En dehors des études géographiques et ethnographiques plus ou moins sérieuses que comporte naturellement un voyage dans des pays nouveaux, j'ai cru faire acte de bon Canadien et de bon Français en faisant ressortir, chaque fois que j'en ai trouvé l'occasion, la grande, la très grande part qui revient à nos pères, ces hardis coureurs des bois des trois derniers siècles, dans la découverte et dans les premières explorations de ces contrées sauvages.

Traversant les montagnes,--soit à cheval, soit en diligence ou en chemin de fer, selon les circonstances,--j'ai voyagé à loisir et à petites journées, sans programme arrêté, sans itinéraire tracé d'avance, au hasard de l'impression et du caprice de chaque jour.

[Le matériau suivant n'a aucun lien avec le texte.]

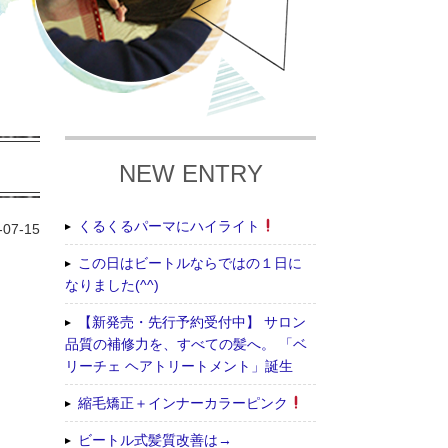
NEW ENTRY
くるくるパーマにハイライト
-07-15
この日はビートルならではの１日に
なりました(^^)
【新発売・先行予約受付中】 サロン
品質の補修力を、すべての髪へ。 「ベ
リーチェ ヘアトリートメント」誕生
縮毛矯正＋インナーカラーピンク
ビートル式髪質改善は→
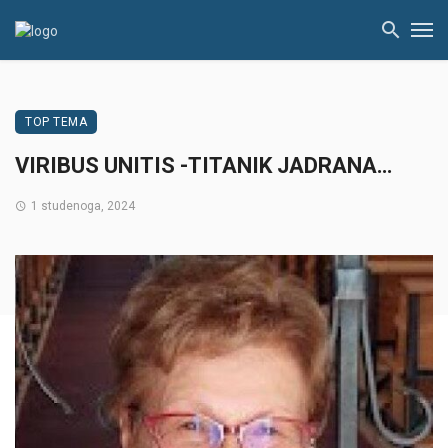
TOP TEMA
VIRIBUS UNITIS -TITANIK JADRANA…
1 studenoga, 2024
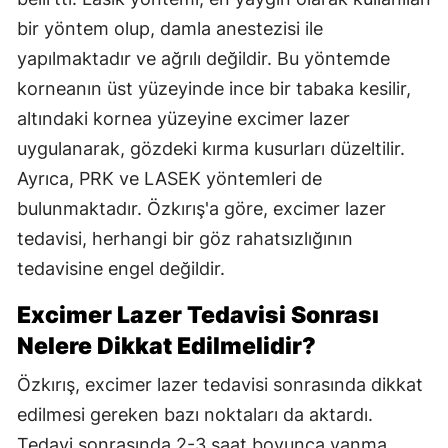
bir yöntem olup, damla anestezisi ile
yapılmaktadır ve ağrılı değildir. Bu yöntemde
korneanın üst yüzeyinde ince bir tabaka kesilir,
altındaki kornea yüzeyine excimer lazer
uygulanarak, gözdeki kırma kusurları düzeltilir.
Ayrıca, PRK ve LASEK yöntemleri de
bulunmaktadır. Özkırış'a göre, excimer lazer
tedavisi, herhangi bir göz rahatsızlığının
tedavisine engel değildir.
Excimer Lazer Tedavisi Sonrası
Nelere Dikkat Edilmelidir?
Özkırış, excimer lazer tedavisi sonrasında dikkat
edilmesi gereken bazı noktaları da aktardı.
Tedavi sonrasında 2-3 saat boyunca yanma,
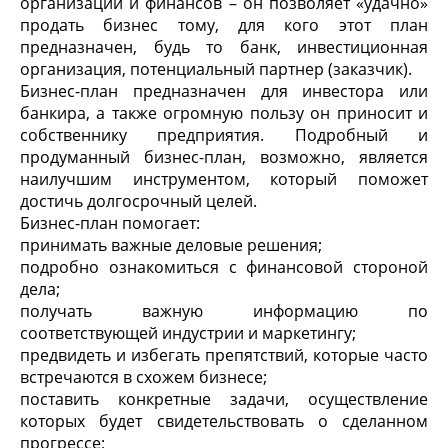
организации и финансов – он позволяет «удачно»
продать бизнес тому, для кого этот план
предназначен, будь то банк, инвестиционная
организация, потенциальный партнер (заказчик).
Бизнес-план предназначен для инвестора или
банкира, а также огромную пользу он приносит и
собственнику предприятия. Подробный и
продуманный бизнес-план, возможно, является
наилучшим инструментом, который поможет
достичь долгосрочный целей.
Бизнес-план помогает:
принимать важные деловые решения;
подробно ознакомиться с финансовой стороной
дела;
получать важную информацию по
соответствующей индустрии и маркетингу;
предвидеть и избегать препятствий, которые часто
встречаются в схожем бизнесе;
поставить конкретные задачи, осуществление
которых будет свидетельствовать о сделанном
прогрессе;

J'ai écrit comme j'ai voyagé: en invalide forcé de se laisser guider par l'état de sa santé et par les circonstances de chaque jour. C'est pourquoi j'ai ajouté au présent volume une carte itinéraire qui permettra au lecteur de suivre assez facilement le cours de mes pérégrinations dans un des pays les plus accidentés qu'il y ait au monde. J'ai aussi conservé, sans les traduire, les noms anglais, sauvages et espagnols des endroits que j'ai visités, afin de ne pas dérouter ceux qui pourraient avoir la fantaisie de faire un jour un voyage analogue. De nombreuses illustrations serviront aussi à rendre plus intelligibles les descriptions que j'ai essayé de faire des sites qui m'ont le plus vivement intéressé.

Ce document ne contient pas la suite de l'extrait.